Pantauan di Pasar Inpres Manonda Palu, Rabu (18/2/2026), harga telur ayam ukuran besar dijual Rp70 ribu per rak, ukuran sedang Rp65 ribu per rak, dan ukuran kecil Rp58 ribu per rak.
Kondisi ini membuat sejumlah konsumen mengeluhkan mahalnya harga bahan pokok yang menjadi kebutuhan sehari-hari, terutama menjelang bulan Ramadan.
Pedagang di pasar mengakui kenaikan harga telur sudah terjadi sejak sepekan terakhir.
“Rata-rata telur naik Rp2 ribu per rak dalam beberapa hari terakhir.

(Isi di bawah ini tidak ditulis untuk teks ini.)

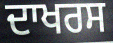
ਦਾਖਰਸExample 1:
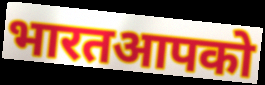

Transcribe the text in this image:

भारतआपको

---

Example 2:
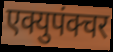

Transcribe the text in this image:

Kenaikan ini membuat konsumen agak kesulitan membeli dalam jumlah banyak,” ujar salah satu pedagang, Hendra Rahman.
Menurut Hendra, tingginya harga juga dipicu pasokan yang terbatas dari peternak.

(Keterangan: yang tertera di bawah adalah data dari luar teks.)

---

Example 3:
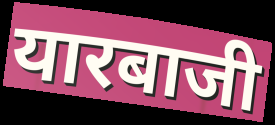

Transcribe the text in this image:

यारबाजी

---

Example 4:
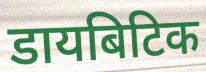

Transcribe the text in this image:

डायबिटिक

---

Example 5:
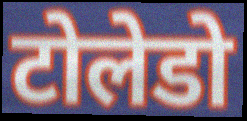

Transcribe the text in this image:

टोलेडो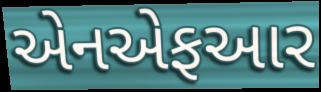
એનએફઆરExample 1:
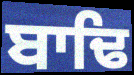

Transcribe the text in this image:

ਬਾਢਿ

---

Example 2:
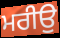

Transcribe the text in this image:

ਮਰੀਉ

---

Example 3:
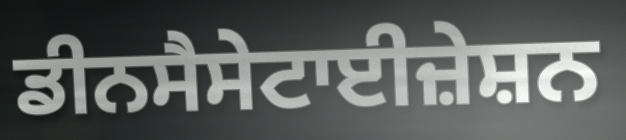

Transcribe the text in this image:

ਡੀਨਸੈਸੇਟਾਈਜ਼ੇਸ਼ਨ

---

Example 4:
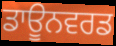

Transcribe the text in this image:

ਡਾਊਨਵਰਡ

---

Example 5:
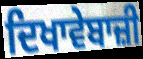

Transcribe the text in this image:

ਦਿਖਾਵੇਬਾਜ਼ੀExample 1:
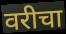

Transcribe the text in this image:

वरीचा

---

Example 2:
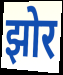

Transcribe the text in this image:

झोर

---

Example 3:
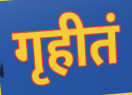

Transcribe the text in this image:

गृहीतं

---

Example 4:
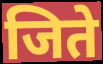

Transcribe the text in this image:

“Beberapa distributor mengatakan stok telur agak berkurang karena peternak menahan sebagian produksi untuk persiapan Lebaran,” tambahnya.
Kondisi ini berdampak pada konsumen yang berencana membeli dalam jumlah besar untuk kebutuhan buka puasa maupun sahur.
Sejumlah ibu rumah tangga mengatakan mereka harus menyesuaikan jumlah pembelian atau mencari alternatif menu lain.
“Kalau harga terus naik, kami terpaksa membeli lebih sedikit atau mengganti menu. Telur kan bahan pokok di rumah,” aku warga Palu, Nur Aisyah.
Ia berharap, pemerintah dapat memberikan intervensi agar harga bahan pokok, termasuk telur ayam, tetap terjangkau bagi masyarakat.